The Federal Reserve Board on October 22 announced that it would alter the formula it uses to determine the interest rate paid to depository institutions on excess reserve balances.
Initially, the rate on excess balances had been set at 75 basis points below the lowest federal funds rate target established by the Federal Open Market Committee (FOMC) in effect during the relevant reserve maintenance period. Under the new formula, the rate on excess balances will be set at 35 basis points below the lowest FOMC target rate in effect during the reserve maintenance period.
This change took effect for the maintenance periods beginning Thursday, October 23.

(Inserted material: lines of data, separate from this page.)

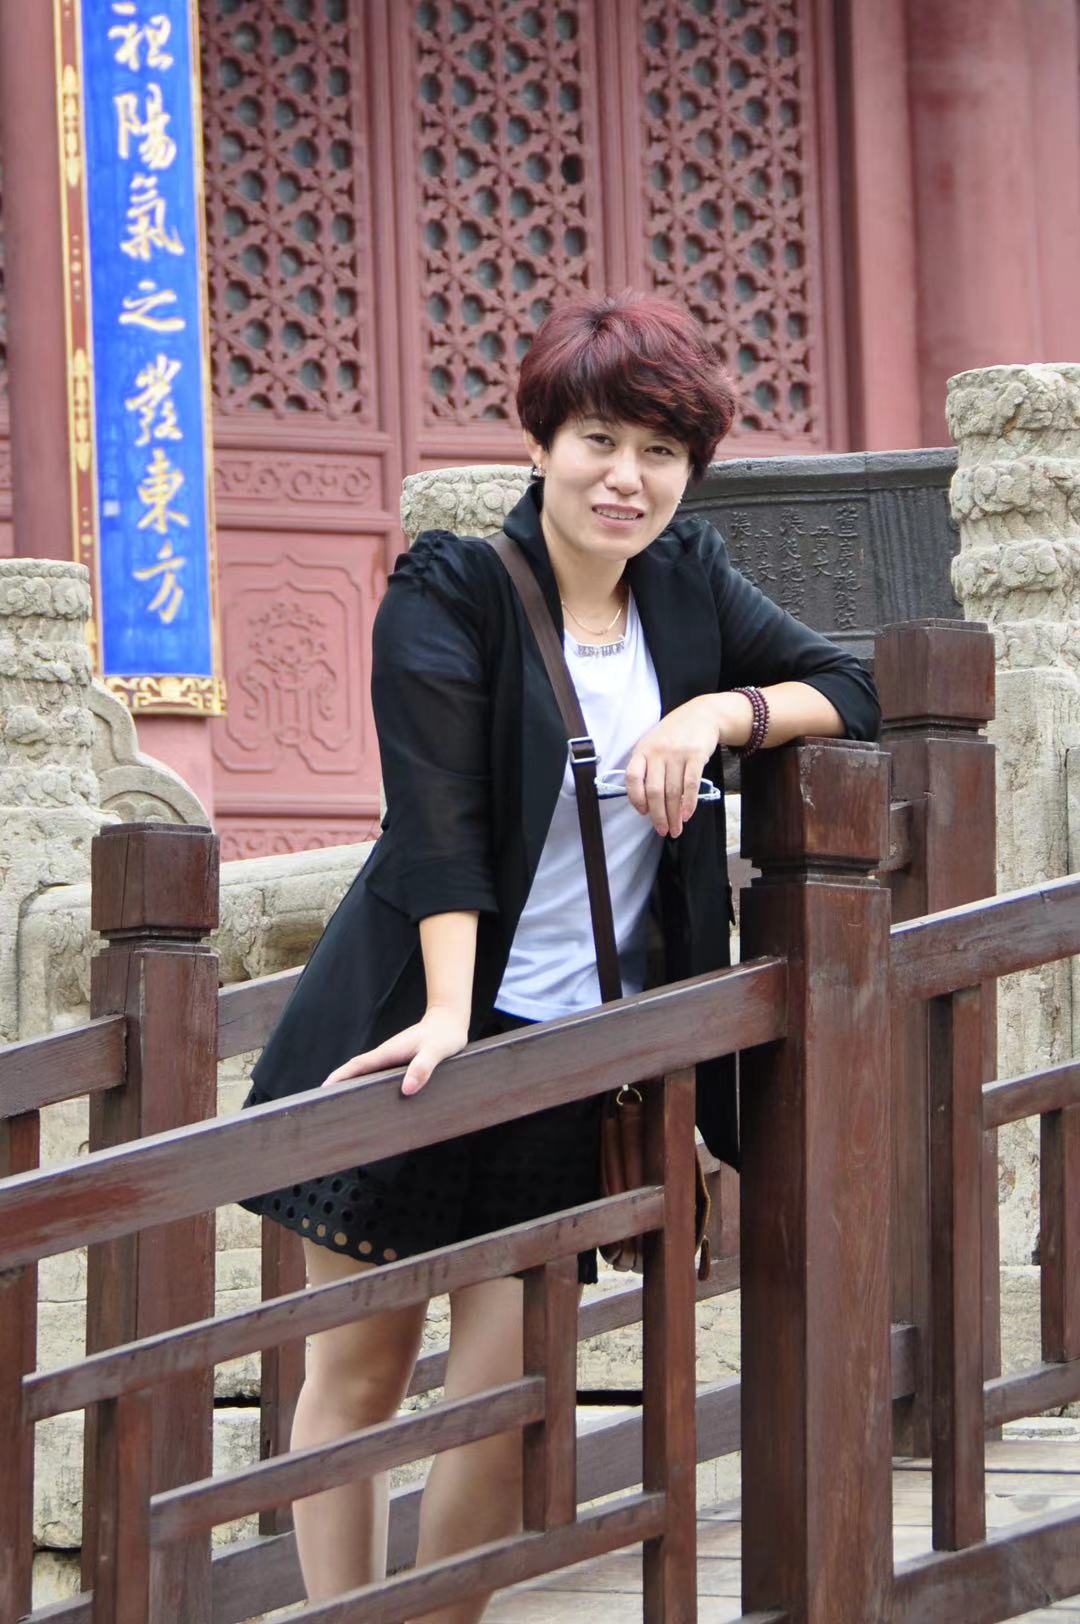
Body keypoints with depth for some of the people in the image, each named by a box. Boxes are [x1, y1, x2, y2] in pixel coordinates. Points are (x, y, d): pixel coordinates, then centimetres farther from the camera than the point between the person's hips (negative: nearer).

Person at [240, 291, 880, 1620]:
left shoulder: (689, 585, 7)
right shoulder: (450, 594, -8)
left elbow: (851, 692, 8)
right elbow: (434, 818, -20)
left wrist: (716, 712, -11)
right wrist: (449, 1012, -33)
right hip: (418, 1031, -4)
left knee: (505, 1388, -1)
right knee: (358, 1367, 2)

The Emergency Economic Stabilization Act of 2008 allowed the Fed to begin paying interest on reserves on October 1, 2008. The Board had quickly amended its Regulation D (Reserve Requirements of Depository Institutions) to direct the Federal Reserve Banks to pay interest on both required and excess reserve balances. Now the Fed has changed the rate it pays on excess balances, while leaving the rate for required balances unchanged.
The Fed said it made this change because it believes that a narrower spread between the target funds rate and the rate on excess balances would help foster trading in the funds market at rates closer to the target rate.
The Fed said it would continue to evaluate the appropriate setting of the rate on excess balances “in light of evolving market conditions” and make further adjustments as needed.